Lawyers, legal scholars elected as fellows of Royal Society of Canada

Peers elected fellows for their outstanding scholarly, scientific, artistic achievement

Lawyers, legal scholars elected as fellows of Royal Society of Canada
Image credit: Royal Society of Canada’s Facebook page

The Royal Society of Canada (RSC) will welcome 89 new fellows — including legal scholars Nigel Bankes, Catherine Dauvergne, Philip Girard and Isabel Grant — on Nov. 19, with ceremonies adapted to ensure all new members can participate.

“This year, the Royal Society of Canada welcomes an outstanding cohort of artists, scholars and scientists, all of whom have excelled in their respective disciplines and are a real credit to Canada,” said Jeremy McNeil, RSC president, in a news release.

Nigel Bankes is professor emeritus at the University of Calgary Faculty of Law and a member of the Alberta bar. He is knowledgeable in energy and natural resources law, the way that these two legal fields intersect with the rights of Indigenous peoples especially within Arctic regions and U.S.-Canada water relations, such as the Columbia River Treaty.

Along with Bankes, six other faculty members from the University of Calgary were named new RSC fellows for 2021 -- the largest number of scholars from that university who were awarded the honour in a single year since 1997, according to a news release. Those fellows were Bart Beaty, Keith Dobson, Michael Hill, Kathy McCoy, Apostolos Serletis and Keith Yeates.

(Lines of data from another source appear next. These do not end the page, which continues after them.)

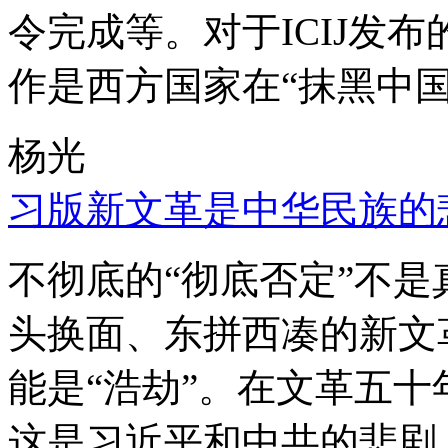
令完成等。对于ICIJ发
作是西方国家在“抹黑中国
杨光
习版新文革是中华民族的
不彻底的“彻底否定”不
头换面、东拼西凑的新文
能是“浩劫”。在文革五
这是习近平和中共的悲剧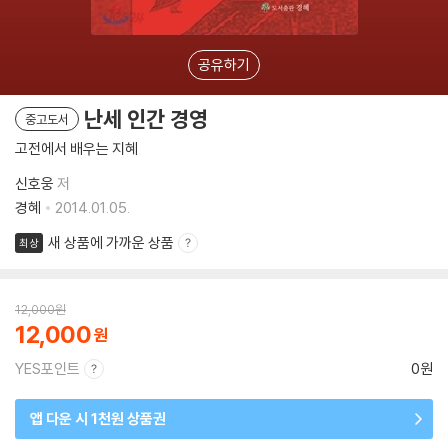
공유하기
난세 인간 경영
중고도서
고전에서 배우는 지혜
신호웅
저
경혜
2014.01.05.
새 상품에 가까운 상품
최상
12,000
원
12,000
YES포인트
0원
앱 다운 시 1천원 상품권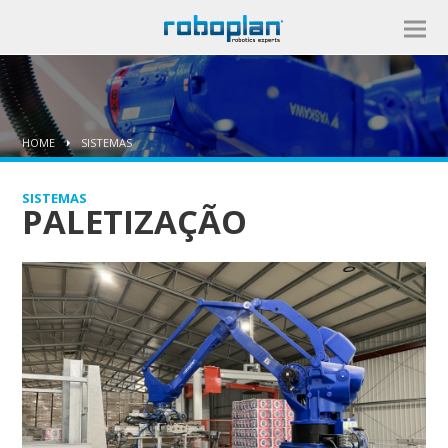
HOME
SISTEMAS
SISTEMAS
PALETIZAÇÃO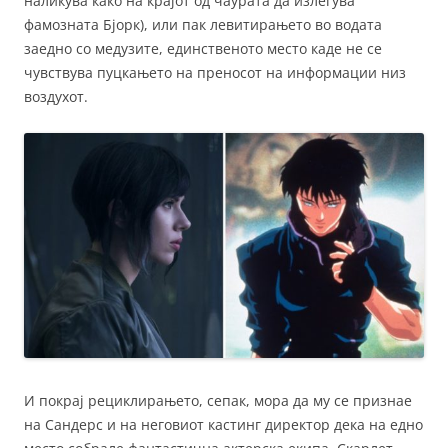
наликува како на крајот од чаурата да излегува
фамозната Бјорк), или пак левитирањето во водата
заедно со медузите, единственото место каде не се
чувствува пуцкањето на преносот на информации низ
воздухот.
И покрај рециклирањето, сепак, мора да му се признае
на Сандерс и на неговиот кастинг директор дека на едно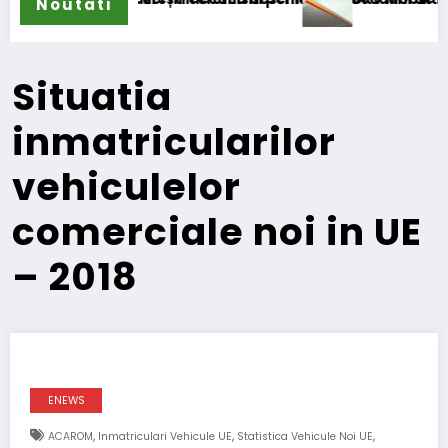
Noutati
Situatia
inmatricularilor
vehiculelor
comerciale noi in UE
– 2018
ENEWS
,
,
,
ACAROM
Inmatriculari Vehicule UE
Statistica Vehicule Noi UE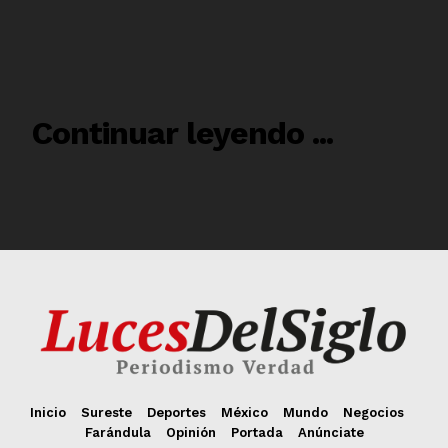
Inicio
Sureste
Deportes
México
Mundo
Negocios
Farándula
Opinión
Portada
Anúnciate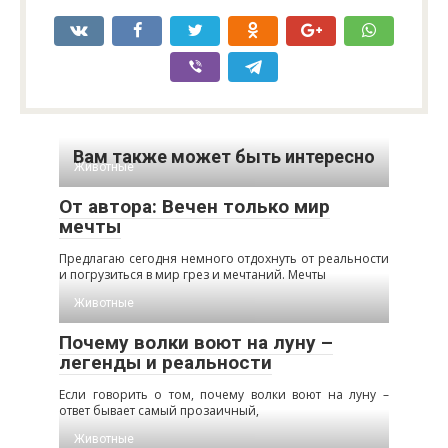
Вам также может быть интересно
Животные
От автора: Вечен только мир
мечты
Предлагаю сегодня немного отдохнуть от реальности
и погрузиться в мир грез и мечтаний. Мечты
Животные
Почему волки воют на луну –
легенды и реальности
Если говорить о том, почему волки воют на луну –
ответ бывает самый прозаичный,
Животные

Catherine Dauvergne is vice-president, academic and provost at Simon Fraser University and a socio-legal scholar focusing on refugee, immigration and citizenship law. She has done feminist analyses aiming to change how Canadians think about borders as places where human rights and citizenship are contested. She previously held a five-year term as dean of law at the Peter A. Allard School of Law at the University of British Columbia, where she received her LL.B.

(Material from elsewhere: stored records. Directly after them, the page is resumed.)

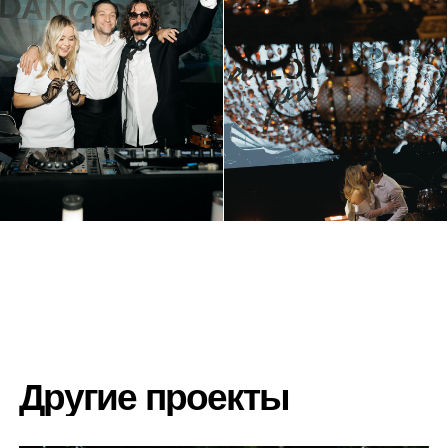
Меню
Связь
Главная
Telegram
Портфолио
Inst
Биография
dan-nikulin@mail.ru
Контакты
+7 (909) 229-95-70
Daniil Nikulin
®
ALL RIGHTS RESERVED ©2026
КОНФИДЕНЦИАЛЬНОСТЬ
РАЗРАБОТКА САЙТА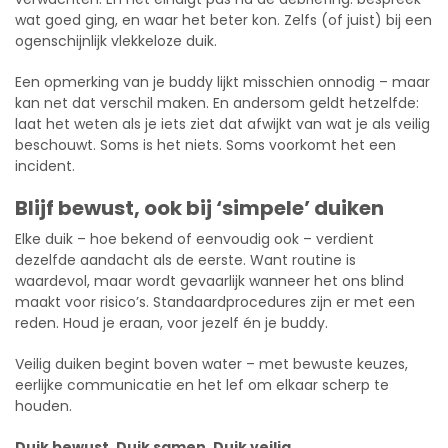
wat goed ging, en waar het beter kon. Zelfs (of juist) bij een
ogenschijnlijk vlekkeloze duik.
Een opmerking van je buddy lijkt misschien onnodig – maar
kan net dat verschil maken. En andersom geldt hetzelfde:
laat het weten als je iets ziet dat afwijkt van wat je als veilig
beschouwt. Soms is het niets. Soms voorkomt het een
incident.
Blijf bewust, ook bij ‘simpele’ duiken
Elke duik – hoe bekend of eenvoudig ook – verdient
dezelfde aandacht als de eerste. Want routine is
waardevol, maar wordt gevaarlijk wanneer het ons blind
maakt voor risico’s. Standaardprocedures zijn er met een
reden. Houd je eraan, voor jezelf én je buddy.
Veilig duiken begint boven water – met bewuste keuzes,
eerlijke communicatie en het lef om elkaar scherp te
houden.
Duik bewust. Duik samen. Duik veilig.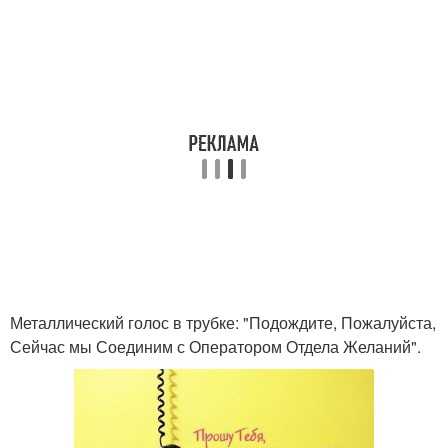
Металлический голос в трубке: "Подождите, Пожалуйста,
Сейчас мы Соединим с Оператором Отдела Желаний".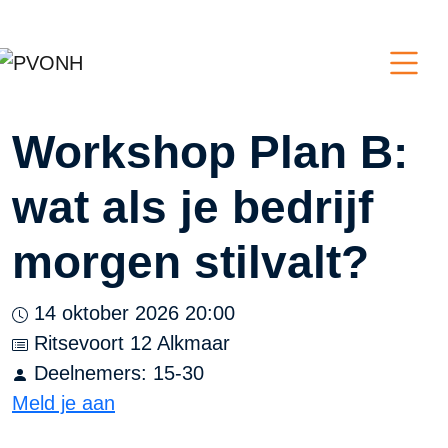
Workshop Plan B:
wat als je bedrijf
morgen stilvalt?
14 oktober 2026 20:00
Ritsevoort 12 Alkmaar
Deelnemers: 15-30
Meld je aan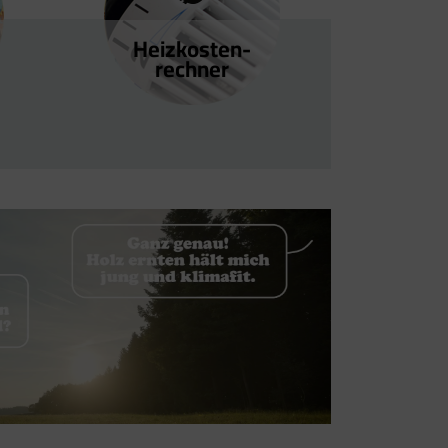
Heizkosten­
rechner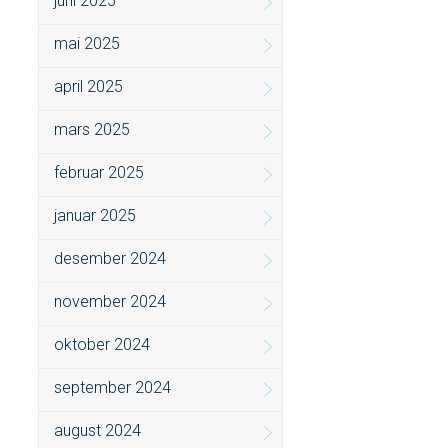
juni 2025
mai 2025
april 2025
mars 2025
februar 2025
januar 2025
desember 2024
november 2024
oktober 2024
september 2024
august 2024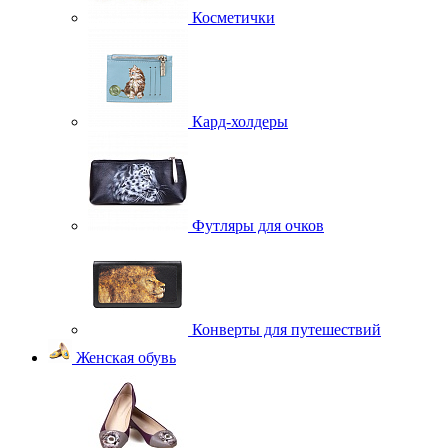
Косметички
Кард-холдеры
Футляры для очков
Конверты для путешествий
Женская обувь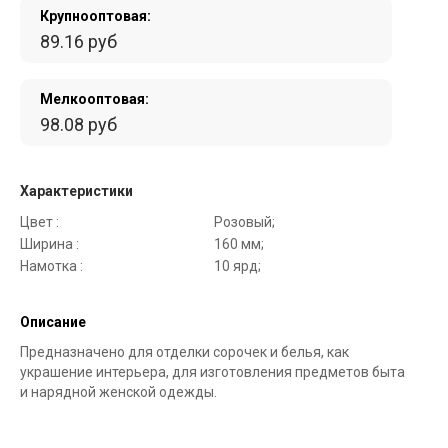
Крупнооптовая:
89.16 руб
Мелкооптовая:
98.08 руб
Характеристики
Цвет :
Розовый;
Ширина :
160 мм;
Намотка :
10 ярд;
Описание
Предназначено для отделки сорочек и белья, как
украшение интерьера, для изготовления предметов быта
и нарядной женской одежды.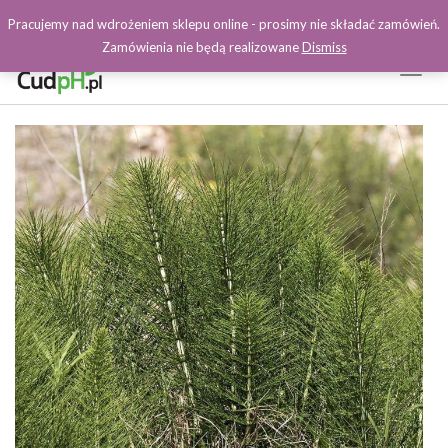
Pracujemy nad wdrożeniem sklepu online - prosimy nie składać zamówień.
Zamówienia nie będą realizowane
Dismiss
Toggl
Naviga
Facebook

Philip Girard is a professor of Osgoode Hall Law School at York University. His work on Canadian legal history sought to trace the roots of legal pluralism to the interaction of two European empires with Indigenous peoples in northern North America. This research has discussed the way that pluralism has permitted Quebec civil law to flourish, as well as the renaissance of Indigenous law. He received an LL.B. from McGill University, an LL.M. from the University of California at Berkeley and a Ph.D. from Dalhousie University.

Isabel Grant is a professor and associate dean, academic affairs at the Peter A. Allard School of Law. Her scholarship focuses on criminal law, mental health law and the inequality of women and people with disabilities in the criminal justice system. Her research topics include sexual assault against women with mental disabilities, homicide, HIV nondisclosure prosecutions and violence against women. She has worked alongside advocacy groups acting for women and people with disabilities on over 20 interventions before the Supreme Court of Canada and other appellate courts. She obtained an LL.B. from Dalhousie University and an LL.M. from Yale University.

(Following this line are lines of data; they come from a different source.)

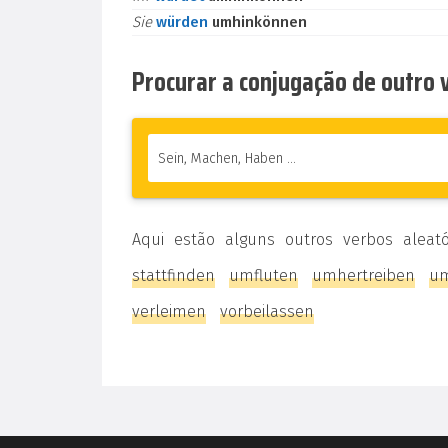
Sie
würden
umhinkönnen
Procurar a conjugação de outro
Aqui estão alguns outros verbos aleat
stattfinden
umfluten
umhertreiben
u
verleimen
vorbeilassen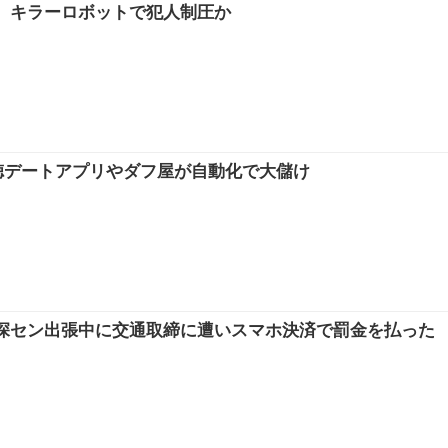
、キラーロボットで犯人制圧か
悪徳デートアプリやダフ屋が自動化で大儲け
深セン出張中に交通取締に遭いスマホ決済で罰金を払った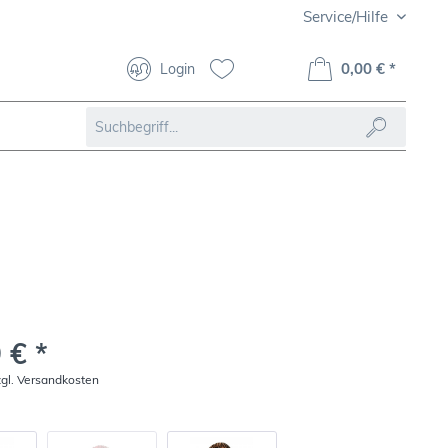
Service/Hilfe
0,00 € *
Login
 € *
zgl. Versandkosten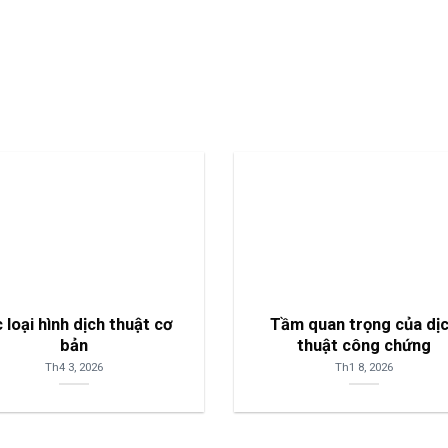
 loại hình dịch thuật cơ
Tầm quan trọng của dị
bản
thuật công chứng
Th4 3, 2026
Th1 8, 2026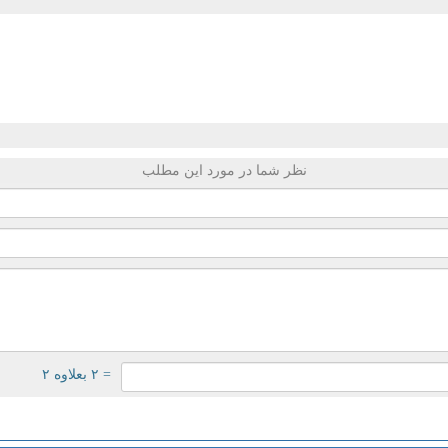
نظر شما در مورد این مطلب
= ۲ بعلاوه ۲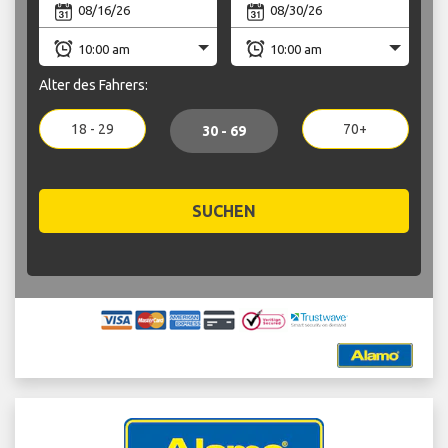
Alter des Fahrers:
18 - 29
70+
30 - 69
SUCHEN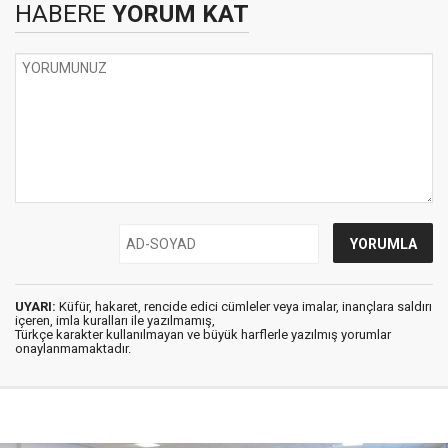
HABERE
YORUM KAT
UYARI:
Küfür, hakaret, rencide edici cümleler veya imalar, inançlara saldırı
içeren, imla kuralları ile yazılmamış,
Türkçe karakter kullanılmayan ve büyük harflerle yazılmış yorumlar
onaylanmamaktadır.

“I have tried over the years to produce research that is meaningful and that impacts the law in positive ways,” said Grant in a news release. “I am humbled to have my research recognized by the Royal Society of Canada and to join a group of scholars who have made such significant contributions.”

Peers elected the RSC fellows for their outstanding scholarly, scientific and artistic achievement. The RSC College will also induct 51 new members for 2021.